Intriguing new documentary series explores history and traces of Polish life abroad - beginning in today’s Lviv
A recently released documentary about Polish cultural heritage in Lviv is part of a fascinating new series of short films exploring the history and traces of Polish life abroad, with a focus on the eastern ‘Kresy’ region.
Entitled ‘Polskie Historie Kresowe’ (Polish Kresy Histories), the series begins with a 10 minute film entitled ‘Lwowski Antoni, Ostoja polskiej tradycji i wiary’ (Lviv’s St Anthony, Refuge of Polish Faith and Tradition), which presents a brief historical outline and contemporary insight into Lviv’s Parish Church of St Anthony and its Polish roots.
The ‘Kresy’ is the term for territories which were part of eastern Poland before WWII and were incorporated into what was then the Soviet Union at conferences held after the war, and which still retain strong historical and cultural connections with Poland.
An important meeting place for Poles in Lviv before WWII (then the Polish city of Lwów), and retaining a strong Polish connection after the war and until the present, the church’s origins date from the early 17th century.
But it owes its present form to the 18th century and the support of a foundation established by the Castellan of Kraków, Prince Janusz Antoni Wiśniowiecki, a descendant of the princely Wiśniowiecki family, influential in the period of the Polish-Lithuanian Commonwealth.
Completed in a late baroque style in 1739, the church is significant as one of only two Roman Catholic churches in Lviv, alongside the cathedral, to remain continuously open throughout the period of the Soviet Union.

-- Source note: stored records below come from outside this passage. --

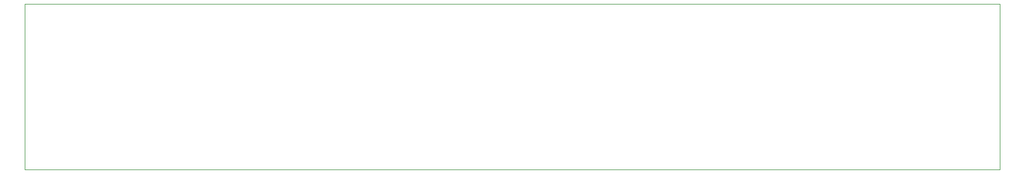
<source format=gbr>
%TF.GenerationSoftware,KiCad,Pcbnew,5.1.9-1.fc33*%
%TF.CreationDate,2021-04-16T18:18:08+01:00*%
%TF.ProjectId,cryosub_top_v01,6372796f-7375-4625-9f74-6f705f763031,rev?*%
%TF.SameCoordinates,Original*%
%TF.FileFunction,Profile,NP*%
%FSLAX46Y46*%
G04 Gerber Fmt 4.6, Leading zero omitted, Abs format (unit mm)*
G04 Created by KiCad (PCBNEW 5.1.9-1.fc33) date 2021-04-16 18:18:08*
%MOMM*%
%LPD*%
G01*
G04 APERTURE LIST*
%TA.AperFunction,Profile*%
%ADD10C,0.050000*%
%TD*%
G04 APERTURE END LIST*
D10*
X249250000Y-110000000D02*
X249250000Y-85000000D01*
X102500000Y-110000000D02*
X249250000Y-110000000D01*
X102500000Y-85000000D02*
X102500000Y-110000000D01*
X249250000Y-85000000D02*
X102500000Y-85000000D01*
M02*

</source>
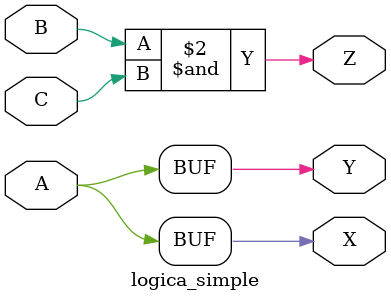
<source format=sv>
`timescale 1ns / 1ps

/*
Nombre modulo: 3.4 combinacional simple
Fecha de creación:29-03-2023
Fecha de modificación:
Función: circuito basico de 3 entradas y 3 salidas
*/

module logica_simple(
    input logic A, B, C,
    output logic X, Y, Z
    );
    
    assign X = A; 
    assign Y = -A;  
    assign Z = B & C; 
endmodule

</source>
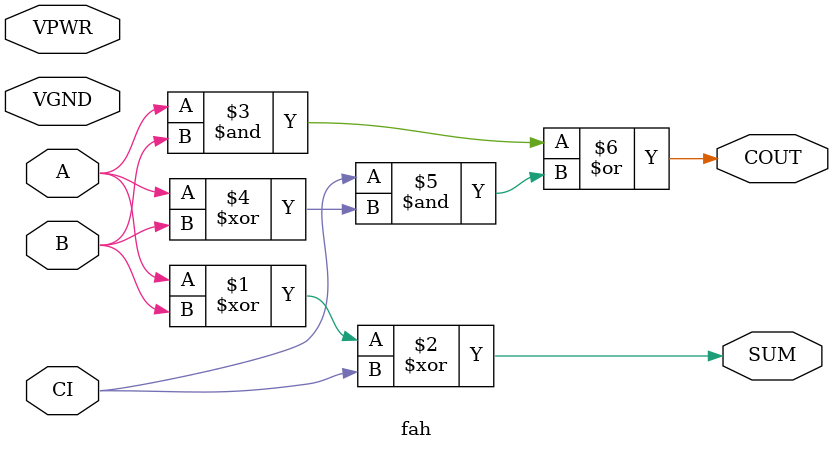
<source format=v>

module binary_adder (
    output COUT,
    output SUM,
    input A,
    input B,
    input CI,
    input VPWR,
    input VGND
);

assign SUM = A ^ B ^ CI;
assign COUT = (A & B) | (CI & (A ^ B));

endmodule
module fah (
    output COUT,
    output SUM,
    input A,
    input B,
    input CI,
    input VPWR,
    input VGND
);

assign SUM = A ^ B ^ CI;
assign COUT = (A & B) | (CI & (A ^ B));

endmodule
</source>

Other noteworthy histories include being the christening place of celebrated Polish poet Zbigniew Herbert in 1924 and the host for two valuable portraits of members of the Wiśniowiecki clan, that of Konstanty Christopher Wiśniowiecki and his wife dating from the end of the 17th century.
Co-produced by the Polonika Institute (The National Institute of Polish Cultural Heritage Abroad) and Fundacja Dziedzictwo Kresowe (The Kresy Heritage Foundation) using archival and contemporary footage alongside interviews, the film also shows the conservation work which both organisations have undertaken on the church, on its altars, frescoes, stairs and ongoing work on its polychromes.
Speaking to Polonia 24, director of the Polonika Institute, Dorota Janiszewska-Jakubiak said the film was “also very important for future generations, because this history, which is connected with Lviv, lies at the heart of the contemporary identity of Poles, but we should also remember that it is the history of contemporary Ukraine”.
The film has attracted considerable interest since it was released on the Youtube channel of Fundacja Dziedzictwa Kresowego two weeks ago and is the first in a series of planned films about interesting stories of Polish cultural heritage abroad, in territories once part of Poland.
The second film, due to be released next week, will focus on Maria Konopnicka considered the greatest female Polish poet from the period of realism, and her connections with the city of Lwów.
Speaking to TFN about the project, Jan Sabadasz, director of Fundacja Dziedzictwa Kresowego said: “The initial idea for the Polish Kresy Histories film series was to bring to life the issues around Polish Cultural Heritage abroad for viewers in Poland.
“We produced these two films at the end of 2021. Since the first one was released on our Youtube channel, we have been really positively surprised by the reception and interest it has received and it has already broken our online record for the number of views.
“Our plan is to produce more films, at least five of which will look at unique topics connected to Polish cultural heritage abroad, films about people, buildings and also not just focused on the Polish heritage of Lviv, but perhaps also Lithuania and Latvia.
“We also hope to have the films translated into English in the near future.”